Non spetta certo a questa recensione il compito di testimoniare il talento artistico di A.B. Frost. Per far ciò basti guardare alle sue 400 incisioni su legno che compongono Out of the Hurly-Burly, o alle sue illustrazioni di circa 90 libri (l'artista fu chiamato personalmente da Lewis Carroll per illustrare la raccolta di poesie Rhyme? And Reason?).

Il preziosismo di un'opera come Carlo il cane si manifesta sotto duplice veste. Da un lato c'è l'incredibile lavoro di ricerca e innovazione che Frost investì nell'arte illustrata, che dopo di lui non fu più la stessa (fu uno degli ispiratori di Winsor McCay).

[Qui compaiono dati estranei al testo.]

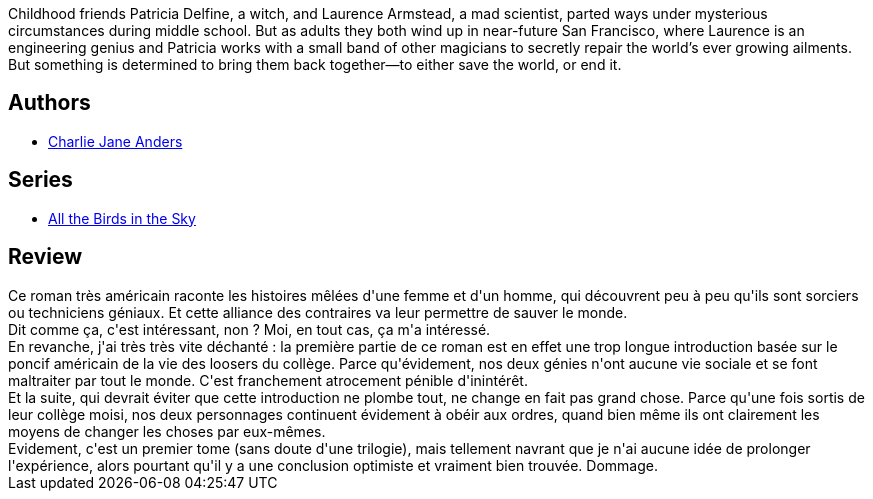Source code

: :jbake-type: post
:jbake-status: published
:jbake-title: Tous les oiseaux du ciel
:jbake-tags:  fantastique, ia, ville,_année_2019,_mois_déc.,_note_1,amour,read
:jbake-date: 2019-12-03
:jbake-depth: ../../
:jbake-uri: goodreads/books/9782290172872.adoc
:jbake-bigImage: https://i.gr-assets.com/images/S/compressed.photo.goodreads.com/books/1578851465l/50405832._SX98_.jpg
:jbake-smallImage: https://i.gr-assets.com/images/S/compressed.photo.goodreads.com/books/1578851465l/50405832._SY75_.jpg
:jbake-source: https://www.goodreads.com/book/show/50405832
:jbake-style: goodreads goodreads-book

++++
<div class="book-description">
Childhood friends Patricia Delfine, a witch, and Laurence Armstead, a mad scientist, parted ways under mysterious circumstances during middle school. But as adults they both wind up in near-future San Francisco, where Laurence is an engineering genius and Patricia works with a small band of other magicians to secretly repair the world’s ever growing ailments. But something is determined to bring them back together—to either save the world, or end it.
</div>
++++


## Authors
* link:../authors/4918514.html[Charlie Jane Anders]

## Series
* link:../series/All_the_Birds_in_the_Sky.html[All the Birds in the Sky]

## Review

++++
Ce roman très américain raconte les histoires mêlées d'une femme et d'un homme, qui découvrent peu à peu qu'ils sont sorciers ou techniciens géniaux. Et cette alliance des contraires va leur permettre de sauver le monde.<br/>Dit comme ça, c'est intéressant, non ? Moi, en tout cas, ça m'a intéressé.<br/>En revanche, j'ai très très vite déchanté : la première partie de ce roman est en effet une trop longue introduction basée sur le poncif américain de la vie des loosers du collège. Parce qu'évidement, nos deux génies n'ont aucune vie sociale et se font maltraiter par tout le monde. C'est franchement atrocement pénible d'inintérêt.<br/>Et la suite, qui devrait éviter que cette introduction ne plombe tout, ne change en fait pas grand chose. Parce qu'une fois sortis de leur collège moisi, nos deux personnages continuent évidement à obéir aux ordres, quand bien même ils ont clairement les moyens  de changer les choses par eux-mêmes.<br/>Evidement, c'est un premier tome (sans doute d'une trilogie), mais tellement navrant que je n'ai aucune idée de prolonger l'expérience, alors pourtant qu'il y a une conclusion optimiste et vraiment bien trouvée. Dommage.
++++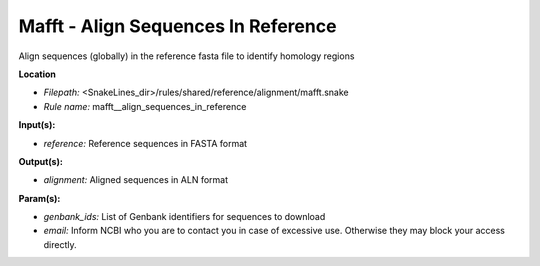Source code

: Mafft - Align Sequences In Reference
----------------------------------------

Align sequences (globally) in the reference fasta file to identify homology regions

**Location**

- *Filepath:* <SnakeLines_dir>/rules/shared/reference/alignment/mafft.snake
- *Rule name:* mafft__align_sequences_in_reference

**Input(s):**

- *reference:* Reference sequences in FASTA format

**Output(s):**

- *alignment:* Aligned sequences in ALN format

**Param(s):**

- *genbank_ids:* List of Genbank identifiers for sequences to download
- *email:* Inform NCBI who you are to contact you in case of excessive use. Otherwise they may block your access directly.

In primis, il disegno a mano libera su carta assumeva grande importanza, dovendo concentrarsi sul punto di fuoco principale su cui far cadere l'occhio del lettore, senza perdersi in inutili dettagli, visti da Frost come mero e sterile virtuosismo. Inoltre, l'artista si concentrò molto sul dinamismo delle proprie scene che dovevano raccontare una sequenza, quasi come si trattasse di un flip book, descrivendo una sorta di "curva di attivazione", che doveva dare l'idea del divenire pagina dopo pagina. Questa tecnica fu raffinata anche grazie a un uso delle ripetizione di elementi comuni (statici) entro una scena, così da dare maggiore risalto a quegli altri elementi (dinamici) che cambiavano di vignetta in vignetta, quando si metteva in moto l'azione.

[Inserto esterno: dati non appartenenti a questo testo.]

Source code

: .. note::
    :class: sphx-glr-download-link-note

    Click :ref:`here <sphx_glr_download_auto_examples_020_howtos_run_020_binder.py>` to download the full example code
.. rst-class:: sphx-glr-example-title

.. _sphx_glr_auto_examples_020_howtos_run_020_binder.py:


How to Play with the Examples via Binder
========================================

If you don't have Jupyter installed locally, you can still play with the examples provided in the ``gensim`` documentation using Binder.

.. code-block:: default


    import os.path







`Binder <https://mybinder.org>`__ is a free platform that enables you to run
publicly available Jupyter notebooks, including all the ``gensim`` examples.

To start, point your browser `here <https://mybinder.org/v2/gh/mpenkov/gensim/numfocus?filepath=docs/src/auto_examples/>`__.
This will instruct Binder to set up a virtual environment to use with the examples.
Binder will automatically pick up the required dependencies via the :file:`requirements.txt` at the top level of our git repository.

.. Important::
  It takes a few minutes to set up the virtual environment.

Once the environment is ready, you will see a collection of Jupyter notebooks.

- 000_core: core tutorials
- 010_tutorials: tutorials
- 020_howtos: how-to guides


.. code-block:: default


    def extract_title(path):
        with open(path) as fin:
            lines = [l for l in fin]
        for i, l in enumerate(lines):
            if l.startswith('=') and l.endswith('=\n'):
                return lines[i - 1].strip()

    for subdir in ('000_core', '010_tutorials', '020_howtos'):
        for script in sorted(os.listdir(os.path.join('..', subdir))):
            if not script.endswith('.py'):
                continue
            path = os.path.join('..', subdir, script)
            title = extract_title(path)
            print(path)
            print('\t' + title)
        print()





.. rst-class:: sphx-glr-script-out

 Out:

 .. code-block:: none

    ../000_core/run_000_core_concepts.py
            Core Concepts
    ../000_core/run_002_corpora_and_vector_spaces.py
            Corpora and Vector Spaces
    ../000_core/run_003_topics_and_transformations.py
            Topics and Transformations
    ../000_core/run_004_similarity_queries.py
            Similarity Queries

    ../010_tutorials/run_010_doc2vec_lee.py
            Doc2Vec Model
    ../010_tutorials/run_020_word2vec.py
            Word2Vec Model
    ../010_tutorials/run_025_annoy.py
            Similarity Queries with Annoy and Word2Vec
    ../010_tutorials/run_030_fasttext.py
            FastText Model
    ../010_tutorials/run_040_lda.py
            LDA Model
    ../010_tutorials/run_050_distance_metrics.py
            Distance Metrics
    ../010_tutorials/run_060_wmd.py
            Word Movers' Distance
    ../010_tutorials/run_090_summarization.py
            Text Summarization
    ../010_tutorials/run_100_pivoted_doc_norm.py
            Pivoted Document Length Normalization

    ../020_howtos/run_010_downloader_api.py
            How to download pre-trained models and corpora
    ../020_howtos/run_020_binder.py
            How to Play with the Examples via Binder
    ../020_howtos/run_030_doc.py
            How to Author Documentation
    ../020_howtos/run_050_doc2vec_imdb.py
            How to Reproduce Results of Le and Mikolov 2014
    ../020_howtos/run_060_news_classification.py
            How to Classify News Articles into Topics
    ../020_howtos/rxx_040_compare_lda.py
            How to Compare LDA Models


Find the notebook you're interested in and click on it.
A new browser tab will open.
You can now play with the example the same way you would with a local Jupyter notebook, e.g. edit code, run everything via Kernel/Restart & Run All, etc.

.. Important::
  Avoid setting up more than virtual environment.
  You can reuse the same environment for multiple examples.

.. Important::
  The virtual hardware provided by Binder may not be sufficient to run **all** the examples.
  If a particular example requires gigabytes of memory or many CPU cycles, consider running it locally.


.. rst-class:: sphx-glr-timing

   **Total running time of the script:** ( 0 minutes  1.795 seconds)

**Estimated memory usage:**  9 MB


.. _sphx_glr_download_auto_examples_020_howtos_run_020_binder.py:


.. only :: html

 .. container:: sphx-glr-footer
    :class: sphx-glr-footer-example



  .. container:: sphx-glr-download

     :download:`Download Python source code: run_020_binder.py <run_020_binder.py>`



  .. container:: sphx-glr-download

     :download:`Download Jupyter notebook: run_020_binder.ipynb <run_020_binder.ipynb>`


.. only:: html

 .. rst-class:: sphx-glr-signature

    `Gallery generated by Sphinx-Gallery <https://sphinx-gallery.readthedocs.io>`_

Dall'altro lato, Carlo il cane è un vero e proprio documento illustrato che ci offre un preciso e oggettivo spaccato di quella che era la vita nelle campagne degli USA di fine '800, in un clima ancora dickensiano, nel quale la popolazione borghese che abitava in città vedeva le campagne come un luogo di arretratezza, soprattutto culturale.

In conclusione, la raccolta di Carlo il cane proposta da Castelvecchi Editore rappresenta un prezioso volume che racchiude al suo interno un pezzo di Storia del fumetto, in un'epoca nella quale la Nona Arte era ancora in fase embrionale.